The book starts with a brief overview of Dr. Zeus and how the time traveling cyborgs can’t change known history but they can apparently interfere with the lives of unknown people and events. The story is told by Mendoza; it’s her statement to three people.

Mendoza has been living away from people for the past 150 years doing her botanical research. It seems that she’s been happy. However, now she’s been assigned to a more populated area: the outskirts of Los Angeles in 1862. She’s staying at a stage couch inn with five other immortals: the Facilitator Porfirio, Anthropologist Oscar, Zoologist Einar, Ornithologist Juan Bautista, and the Anthropologist Imarte. They’re a very entertaining group. Imarte works as a prostitute because that’s a good way to get men talking about their lives. Mendoza met Imarte before and they don’t like each other. Juan Bautista collects animals before he sends them on to Dr. Zeus and he also rescues a baby condor who then refuses to leave him, ever. Juan Bautista is also still a teenager and he loves his animals very much. Oscar is a traveling salesman and he strikes up a bet with Porfirio that he will be able to sell a very expensive pie cabinet. Unfortunately, the people living in the area are too poor to buy it.

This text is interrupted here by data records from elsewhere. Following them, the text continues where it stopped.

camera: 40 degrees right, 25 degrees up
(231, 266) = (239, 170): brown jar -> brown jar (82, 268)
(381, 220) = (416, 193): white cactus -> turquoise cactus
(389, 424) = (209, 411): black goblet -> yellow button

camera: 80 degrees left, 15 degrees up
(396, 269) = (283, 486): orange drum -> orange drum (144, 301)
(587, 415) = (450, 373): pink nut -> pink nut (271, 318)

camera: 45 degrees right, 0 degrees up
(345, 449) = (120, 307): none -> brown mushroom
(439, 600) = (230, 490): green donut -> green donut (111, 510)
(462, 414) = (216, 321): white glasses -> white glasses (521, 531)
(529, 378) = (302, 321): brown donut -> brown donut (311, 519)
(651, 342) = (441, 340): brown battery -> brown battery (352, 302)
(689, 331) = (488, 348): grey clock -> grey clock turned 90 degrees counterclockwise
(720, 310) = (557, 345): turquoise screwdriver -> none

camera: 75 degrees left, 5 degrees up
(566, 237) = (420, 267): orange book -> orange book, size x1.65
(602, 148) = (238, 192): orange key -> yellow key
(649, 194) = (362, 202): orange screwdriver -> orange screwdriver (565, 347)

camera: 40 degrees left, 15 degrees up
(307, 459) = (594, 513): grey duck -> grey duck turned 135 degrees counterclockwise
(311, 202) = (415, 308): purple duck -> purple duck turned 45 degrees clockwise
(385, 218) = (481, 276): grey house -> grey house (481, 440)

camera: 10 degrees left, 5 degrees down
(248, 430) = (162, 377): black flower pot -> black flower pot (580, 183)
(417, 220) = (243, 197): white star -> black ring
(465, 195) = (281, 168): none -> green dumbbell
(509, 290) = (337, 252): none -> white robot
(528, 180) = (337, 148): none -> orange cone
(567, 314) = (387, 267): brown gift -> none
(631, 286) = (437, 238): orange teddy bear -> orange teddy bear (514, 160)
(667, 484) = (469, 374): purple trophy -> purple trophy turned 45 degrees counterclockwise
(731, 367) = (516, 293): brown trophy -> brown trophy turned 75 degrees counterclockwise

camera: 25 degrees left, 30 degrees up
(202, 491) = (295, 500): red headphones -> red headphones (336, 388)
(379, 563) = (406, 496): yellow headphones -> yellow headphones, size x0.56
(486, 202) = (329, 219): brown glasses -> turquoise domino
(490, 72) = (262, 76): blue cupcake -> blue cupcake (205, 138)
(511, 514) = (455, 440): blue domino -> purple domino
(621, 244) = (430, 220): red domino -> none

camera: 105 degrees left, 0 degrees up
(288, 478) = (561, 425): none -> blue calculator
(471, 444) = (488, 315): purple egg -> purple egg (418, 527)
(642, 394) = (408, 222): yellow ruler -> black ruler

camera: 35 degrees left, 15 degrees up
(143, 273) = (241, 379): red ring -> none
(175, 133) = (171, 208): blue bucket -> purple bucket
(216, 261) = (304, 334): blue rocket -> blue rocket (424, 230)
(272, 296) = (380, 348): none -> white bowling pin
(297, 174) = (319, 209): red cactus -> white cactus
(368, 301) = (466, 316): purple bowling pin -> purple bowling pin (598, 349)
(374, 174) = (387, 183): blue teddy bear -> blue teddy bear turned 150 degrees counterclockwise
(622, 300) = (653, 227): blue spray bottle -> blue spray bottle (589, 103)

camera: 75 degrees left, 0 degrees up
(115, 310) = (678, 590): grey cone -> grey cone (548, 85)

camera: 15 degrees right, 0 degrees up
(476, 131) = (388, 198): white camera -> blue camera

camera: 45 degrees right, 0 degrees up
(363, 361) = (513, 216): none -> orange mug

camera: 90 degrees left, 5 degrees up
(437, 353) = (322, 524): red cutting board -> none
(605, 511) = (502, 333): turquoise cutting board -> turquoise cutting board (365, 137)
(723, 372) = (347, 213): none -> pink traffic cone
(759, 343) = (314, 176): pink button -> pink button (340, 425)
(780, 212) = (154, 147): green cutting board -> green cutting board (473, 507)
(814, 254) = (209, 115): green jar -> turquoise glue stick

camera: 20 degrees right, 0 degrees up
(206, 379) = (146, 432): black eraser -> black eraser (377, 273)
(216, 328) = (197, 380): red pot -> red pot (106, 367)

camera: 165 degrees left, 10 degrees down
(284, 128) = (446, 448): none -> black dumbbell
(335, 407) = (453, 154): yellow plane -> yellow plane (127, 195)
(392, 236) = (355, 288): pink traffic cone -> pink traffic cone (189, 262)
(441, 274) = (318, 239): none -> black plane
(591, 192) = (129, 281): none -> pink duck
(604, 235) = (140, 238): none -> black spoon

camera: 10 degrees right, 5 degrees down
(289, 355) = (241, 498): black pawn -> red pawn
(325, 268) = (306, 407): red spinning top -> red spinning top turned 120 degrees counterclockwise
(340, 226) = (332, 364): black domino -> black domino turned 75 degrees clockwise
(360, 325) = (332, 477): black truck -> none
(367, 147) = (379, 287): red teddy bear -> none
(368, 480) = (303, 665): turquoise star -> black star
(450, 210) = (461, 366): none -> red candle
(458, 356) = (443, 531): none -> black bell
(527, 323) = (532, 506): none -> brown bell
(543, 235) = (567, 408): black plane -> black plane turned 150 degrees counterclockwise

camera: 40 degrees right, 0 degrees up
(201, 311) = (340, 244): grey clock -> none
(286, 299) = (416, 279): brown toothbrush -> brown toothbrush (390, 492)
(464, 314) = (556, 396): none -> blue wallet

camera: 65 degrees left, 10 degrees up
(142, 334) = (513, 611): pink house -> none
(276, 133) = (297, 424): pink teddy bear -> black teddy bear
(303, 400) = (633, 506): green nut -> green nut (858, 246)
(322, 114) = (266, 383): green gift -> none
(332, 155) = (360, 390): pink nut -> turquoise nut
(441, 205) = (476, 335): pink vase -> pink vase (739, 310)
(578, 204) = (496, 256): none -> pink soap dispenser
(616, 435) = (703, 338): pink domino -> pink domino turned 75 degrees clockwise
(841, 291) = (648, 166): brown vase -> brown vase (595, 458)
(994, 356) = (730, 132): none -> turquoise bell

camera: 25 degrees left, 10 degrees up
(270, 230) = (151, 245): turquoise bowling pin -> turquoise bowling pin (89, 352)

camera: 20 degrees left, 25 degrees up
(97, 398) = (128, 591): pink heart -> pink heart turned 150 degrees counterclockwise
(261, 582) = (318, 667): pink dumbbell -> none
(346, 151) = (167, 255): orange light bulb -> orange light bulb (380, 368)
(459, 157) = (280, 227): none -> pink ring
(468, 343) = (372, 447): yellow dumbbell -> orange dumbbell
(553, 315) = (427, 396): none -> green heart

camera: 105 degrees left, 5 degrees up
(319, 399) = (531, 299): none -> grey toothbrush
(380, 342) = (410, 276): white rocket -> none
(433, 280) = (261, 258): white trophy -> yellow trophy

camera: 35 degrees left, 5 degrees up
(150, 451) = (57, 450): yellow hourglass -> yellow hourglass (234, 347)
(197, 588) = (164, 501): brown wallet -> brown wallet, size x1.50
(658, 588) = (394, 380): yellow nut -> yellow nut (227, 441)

In addition to being a zoologist, Einar is a film buff. The movie industry hasn’t yet started so Einar shows Mendoza the places where all sorts of things will happen in the future. He also arranges viewings for various old films. We also get to know how the others became immortal. Oscar even has a mortal family, his baby brother’s family, and he’s trying to keep them safe.

The first two thirds of the book is about Mendoza getting to know these people and getting comfortable with them. She gets nightmares about Nicholas and she’s producing “crome radiation” during them. The plot doesn’t really kick in until late in the book even though there are a few mysterious events before that. These are probably part of the longer storyline.

The book has a lot of showing rather than telling but that didn’t really bother me, except when Mendoza describes nine hours long movie and her companions’ reactions to it. I was seriously thinking of just skipping it. On the other hand, I thoroughly enjoyed it when Oscar told us about his family and Einar told about a strange bar in LA. Maybe it’s because I used to be a Wild West fan in my teens and I’m still somewhat of a history buff.

Mendoza in Hollywood is similar to the previous book, the Sky Coyote, in that there doesn’t seem to be a plot as such, but more like a character study of the various immortals. Luckily, I found that fascinating. In fact, I’ve ordered the rest of the series since the Finnish library system doesn’t have any of Baker’s books.